NATUREZA DESTRUÍDA Lídia se lembra de quando os rejeitos invadiram as águas em seu município, onde vive na zona rural. Como vários daqueles passageiros, a viagem de trem não foi a primeira experiência com a lama, mas nem por isso foi menos triste. “A gente não aceita. Quando veio aquele caldo grosso e marrom, deixando a água do rio escura e vermelha, as pessoas começaram a chorar. Agora, na nossa cidade, não estamos mais bebendo da água do Doce. Tiveram de fazer uma ligação com o Rio Barroso”, conta. Vários pontos, antes admirados, se tornaram locais desolados. A Cachoeira Escura e as quedas de água entre Governador Valadares e Resplendor deixaram de ser belos cenários que tiravam o fôlego de Lídia. O cenário natural refletido no espelho d’água em seguida dava espaço à força das quedas d’água. Hoje, restou apenas um líquido barrento e sem beleza.
A passagem do trem por Resplendor assusta. No local, o Rio Doce corre largo, como se fosse uma lagoa com um casario às margens. Hoje, a água está imunda e o que mais se vê nas ruas da cidade são caminhões-pipa estacionados às dezenas, se revezando no carregamento e descarga de água potável para a população. Ao passar por lá, a comerciante Maria José Vaz, de 47, disse que mesmo tendo recebido água tratada, preferiu não bebê-la. “Já tem casos de crianças com manchas e caroços pelo corpo. A gente não confia mesmo. É preferível lutar para receber a água mineral, que é pouca, mas não faz mal”, disse.
Uma das formas de aproveitar ao máximo a viagem era desembarcar nas estações de algumas cidades, passar o dia por lá e retomar a viagem no dia seguinte. “Descia muito mais gente no meio do caminho para dormir numa pousada ou saborear a comida mineira. Minha cunhada mesmo tinha acabado de comprar um restaurante acima do rio e está desesperada. Não vai mais ninguém lá.
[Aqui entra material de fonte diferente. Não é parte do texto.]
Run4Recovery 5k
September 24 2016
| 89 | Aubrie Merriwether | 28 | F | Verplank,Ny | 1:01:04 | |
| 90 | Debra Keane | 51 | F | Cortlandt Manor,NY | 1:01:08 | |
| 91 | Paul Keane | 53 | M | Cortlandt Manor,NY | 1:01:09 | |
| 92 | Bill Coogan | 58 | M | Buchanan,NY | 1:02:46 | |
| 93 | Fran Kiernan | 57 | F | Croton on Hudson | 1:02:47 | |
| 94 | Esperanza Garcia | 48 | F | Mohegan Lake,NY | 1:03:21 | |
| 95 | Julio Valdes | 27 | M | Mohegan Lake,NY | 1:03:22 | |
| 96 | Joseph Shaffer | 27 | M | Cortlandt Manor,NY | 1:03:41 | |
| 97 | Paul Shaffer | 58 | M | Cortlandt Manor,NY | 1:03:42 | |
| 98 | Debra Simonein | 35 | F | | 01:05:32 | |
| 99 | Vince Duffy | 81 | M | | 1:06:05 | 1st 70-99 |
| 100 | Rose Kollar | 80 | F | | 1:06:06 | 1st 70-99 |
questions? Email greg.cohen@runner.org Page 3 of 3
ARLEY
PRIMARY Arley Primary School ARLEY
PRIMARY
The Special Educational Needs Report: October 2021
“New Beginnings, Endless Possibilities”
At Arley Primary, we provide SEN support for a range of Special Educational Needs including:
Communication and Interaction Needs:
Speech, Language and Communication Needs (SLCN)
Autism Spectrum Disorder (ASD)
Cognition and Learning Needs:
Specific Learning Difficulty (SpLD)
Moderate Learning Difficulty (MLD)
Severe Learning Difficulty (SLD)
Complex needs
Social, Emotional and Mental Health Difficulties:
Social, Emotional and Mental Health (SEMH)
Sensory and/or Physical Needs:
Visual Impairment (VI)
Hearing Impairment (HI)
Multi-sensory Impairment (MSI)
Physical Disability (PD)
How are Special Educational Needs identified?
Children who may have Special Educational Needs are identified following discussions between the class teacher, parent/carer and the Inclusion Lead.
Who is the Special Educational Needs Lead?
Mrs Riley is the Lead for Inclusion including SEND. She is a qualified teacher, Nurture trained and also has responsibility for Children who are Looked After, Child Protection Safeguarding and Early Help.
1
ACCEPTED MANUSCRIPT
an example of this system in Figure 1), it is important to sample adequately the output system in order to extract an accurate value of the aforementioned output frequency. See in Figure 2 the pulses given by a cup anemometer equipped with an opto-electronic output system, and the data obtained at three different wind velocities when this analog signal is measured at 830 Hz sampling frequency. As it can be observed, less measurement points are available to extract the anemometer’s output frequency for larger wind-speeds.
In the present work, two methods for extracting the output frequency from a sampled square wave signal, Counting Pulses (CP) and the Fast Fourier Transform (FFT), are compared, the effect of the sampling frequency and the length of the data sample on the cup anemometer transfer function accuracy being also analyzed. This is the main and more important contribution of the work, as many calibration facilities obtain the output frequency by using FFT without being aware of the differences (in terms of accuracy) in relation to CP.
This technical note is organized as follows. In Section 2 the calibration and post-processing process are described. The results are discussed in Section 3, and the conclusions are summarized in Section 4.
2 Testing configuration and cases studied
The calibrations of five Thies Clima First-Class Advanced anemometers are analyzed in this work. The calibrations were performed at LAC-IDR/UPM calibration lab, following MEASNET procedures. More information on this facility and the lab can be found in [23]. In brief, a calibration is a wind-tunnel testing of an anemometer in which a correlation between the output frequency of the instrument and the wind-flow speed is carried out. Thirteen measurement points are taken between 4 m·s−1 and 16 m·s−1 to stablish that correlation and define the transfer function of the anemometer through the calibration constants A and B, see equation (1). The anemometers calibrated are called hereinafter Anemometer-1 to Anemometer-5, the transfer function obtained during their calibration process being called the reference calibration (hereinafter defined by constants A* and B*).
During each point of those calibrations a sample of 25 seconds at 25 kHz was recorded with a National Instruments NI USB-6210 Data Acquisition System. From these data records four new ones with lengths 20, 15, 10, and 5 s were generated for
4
E quando o rio enchia era bonito ver as pacas, os patos e as capivaras por lá”, conta a empresária Vânia Almeida, de 50.
O impacto no turismo também foi sentido pelo taxista de Baixo Guandu (ES) Anderson Tomaz da Silva, de 33. “Tem menos gente buscando a viagem pelas belezas que dava para ver antes. Essa lama afugentou os turistas e ainda trouxe pânico, já que a gente aqui teve de buscar água em outros rios e foi aquela corrida das pessoas para comprar caixas d’água e fazer estoque”, conta. Com os olhos pesados, a doméstica Isaurina Gouveia Rodrigues, de 62, quase desabou em choro. Ela conta que cresceu à beira do rio e por isso não acreditava no tamanho da devastação. “Sou nascida e criada em Tumiritinga. Tomava banho nesse rio e as águas eram clarinhas. Até pouco tempo, até o prefeito vinha nadar, bebia até sem filtrar. A saudade que eu tenho mais é do rio, não é nem da minha cidade”, desabafou.